QUÉ SE PIDE:
a: Responde estas preguntas con datos del texto sobre el descenso al río Colorado:
(i) ¿Qué ruta toman los narradores?
(ii) ¿Cuál es la longitud total de bajada del sendero?
(iii) ¿Qué temperatura se puede alcanzar en el fondo?
b: Indica si cada afirmación coincide con el texto sobre el descenso al río Colorado. Justifica cada respuesta con una cita literal:
(i) En la orilla sur hay dos rutas de descenso.
(ii) El desnivel del sendero es inferior a un kilómetro.
(iii) Cada año mueren alrededor de diez personas en el Cañón.
c: Prolonga el texto sobre el descenso al río Colorado a partir de su última oración.

======== EXTRACTO DE PÁGINA ========

El descenso hacia el río Colorado es más complejo de lo que aparenta. Dos rutas se abren en la orilla sur: Kaibab Trail y Bright Angel Trail, siendo esta última la que nosotros tomaríamos. Se trataba de un estrecho y zigzagueante sendero, excavado en la roca, con una longitud total de 13 kilómetros de bajada, salvando un desnivel de algo más de 1,5 kilómetros. Por todo el parque, en las oficinas del camping, en los restaurantes, en los baños, en las lavanderías automáticas,… había carteles que advertían del riesgo que entrañaba intentar bajar hasta el río y volver a subir en el mismo día, así como de todas las precauciones que era necesario tomar. Aun cuando nadie puede decir que no haya sido puesto sobre aviso, todos los años se producen numerosos accidentes por querer fotografiarse en el mismísimo borde del cañón desafiando el abismo, descender sin el calzado adecuado, sofocos e insolaciones debidos a las altas temperaturas que existen en el fondo (se pueden alcanzar los 45ºC), tropiezos, deshidrataciones por no llevar agua ni comida energética para el camino… el Cañón se cobra una decena de víctimas mortales cada año.

======== MATERIAL PROPORCIONADO ========

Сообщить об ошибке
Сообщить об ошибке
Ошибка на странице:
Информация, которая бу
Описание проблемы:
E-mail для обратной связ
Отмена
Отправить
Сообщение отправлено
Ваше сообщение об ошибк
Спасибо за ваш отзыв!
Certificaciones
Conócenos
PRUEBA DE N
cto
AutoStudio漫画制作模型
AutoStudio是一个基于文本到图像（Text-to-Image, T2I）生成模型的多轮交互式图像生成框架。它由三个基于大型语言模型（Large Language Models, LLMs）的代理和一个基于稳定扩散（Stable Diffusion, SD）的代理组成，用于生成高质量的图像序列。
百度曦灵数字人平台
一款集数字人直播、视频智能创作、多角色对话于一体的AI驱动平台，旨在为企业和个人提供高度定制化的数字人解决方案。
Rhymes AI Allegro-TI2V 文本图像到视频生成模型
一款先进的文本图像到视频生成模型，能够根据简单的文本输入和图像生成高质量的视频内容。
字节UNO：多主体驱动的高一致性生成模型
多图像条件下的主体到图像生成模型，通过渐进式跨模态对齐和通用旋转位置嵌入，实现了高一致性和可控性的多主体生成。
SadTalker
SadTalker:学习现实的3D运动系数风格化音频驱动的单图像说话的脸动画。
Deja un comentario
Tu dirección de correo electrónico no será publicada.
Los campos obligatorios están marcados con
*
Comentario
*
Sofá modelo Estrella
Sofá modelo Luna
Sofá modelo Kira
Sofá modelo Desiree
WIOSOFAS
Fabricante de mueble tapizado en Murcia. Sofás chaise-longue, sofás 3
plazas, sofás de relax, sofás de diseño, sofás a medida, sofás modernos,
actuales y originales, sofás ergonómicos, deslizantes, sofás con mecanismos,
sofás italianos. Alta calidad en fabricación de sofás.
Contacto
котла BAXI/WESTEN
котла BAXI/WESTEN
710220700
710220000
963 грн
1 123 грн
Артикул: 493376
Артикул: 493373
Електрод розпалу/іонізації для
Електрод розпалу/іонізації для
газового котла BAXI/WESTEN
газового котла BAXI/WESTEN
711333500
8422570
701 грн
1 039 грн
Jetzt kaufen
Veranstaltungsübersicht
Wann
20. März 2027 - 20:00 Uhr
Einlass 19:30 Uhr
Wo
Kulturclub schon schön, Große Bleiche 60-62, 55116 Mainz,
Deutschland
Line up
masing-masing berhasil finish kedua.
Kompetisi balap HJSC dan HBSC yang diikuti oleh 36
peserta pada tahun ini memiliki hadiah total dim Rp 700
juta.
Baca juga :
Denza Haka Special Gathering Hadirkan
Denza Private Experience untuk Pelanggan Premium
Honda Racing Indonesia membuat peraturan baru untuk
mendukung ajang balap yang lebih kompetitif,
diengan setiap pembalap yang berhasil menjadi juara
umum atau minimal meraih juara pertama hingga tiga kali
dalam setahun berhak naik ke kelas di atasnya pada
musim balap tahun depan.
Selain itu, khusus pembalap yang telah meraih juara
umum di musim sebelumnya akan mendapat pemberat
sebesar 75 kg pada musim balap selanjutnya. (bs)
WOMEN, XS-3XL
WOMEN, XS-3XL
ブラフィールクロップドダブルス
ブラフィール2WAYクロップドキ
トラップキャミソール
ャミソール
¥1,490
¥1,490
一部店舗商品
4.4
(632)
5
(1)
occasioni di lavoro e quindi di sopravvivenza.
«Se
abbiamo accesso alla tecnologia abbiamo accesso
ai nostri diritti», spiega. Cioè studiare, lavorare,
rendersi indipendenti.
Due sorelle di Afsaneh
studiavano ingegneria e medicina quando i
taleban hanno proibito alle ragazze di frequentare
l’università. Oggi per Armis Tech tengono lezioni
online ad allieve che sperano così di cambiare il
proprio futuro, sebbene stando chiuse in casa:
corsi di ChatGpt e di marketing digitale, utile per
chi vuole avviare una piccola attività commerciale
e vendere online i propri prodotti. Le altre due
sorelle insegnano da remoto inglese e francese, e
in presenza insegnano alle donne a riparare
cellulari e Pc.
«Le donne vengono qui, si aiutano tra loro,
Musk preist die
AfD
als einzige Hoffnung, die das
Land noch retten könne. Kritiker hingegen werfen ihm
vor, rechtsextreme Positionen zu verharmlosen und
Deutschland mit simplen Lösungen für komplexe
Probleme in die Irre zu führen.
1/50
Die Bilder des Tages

========

RESPUESTAS EN ORDEN:
a:
(i) Bright Angel Trail.
(ii) 13 kilómetros.
(iii) 45ºC.

b:
(i) Sí: "Dos rutas se abren en la orilla sur: Kaibab Trail y Bright Angel Trail".
(ii) No: "salvando un desnivel de algo más de 1,5 kilómetros".
(iii) Sí: "el Cañón se cobra una decena de víctimas mortales cada año".

c:
Ni los carteles al inicio de las sendas acompañados de cartas manuscritas de personas que tuvieron que ser rescatadas y que advierten a los demás con su experiencia ni los elevados costes del salvamento (al cañón tan sólo pueden acceder helicópteros o mulas y el precio de un rescate puede superar los 1.500 euros), impiden que la gente siga cometiendo estupideces, como nosotros mismos tuvimos ocasión de contemplar: matrimonios cargando niños de corta edad sobre sus espaldas, personas calzadas con sandalias o incluso tacones, excursionistas que comienzan el descenso en las horas de más calor y, en general, individuos con escasa forma física que se dan cuenta demasiado tarde de que todo lo que han descendido deben subirlo de nuevo.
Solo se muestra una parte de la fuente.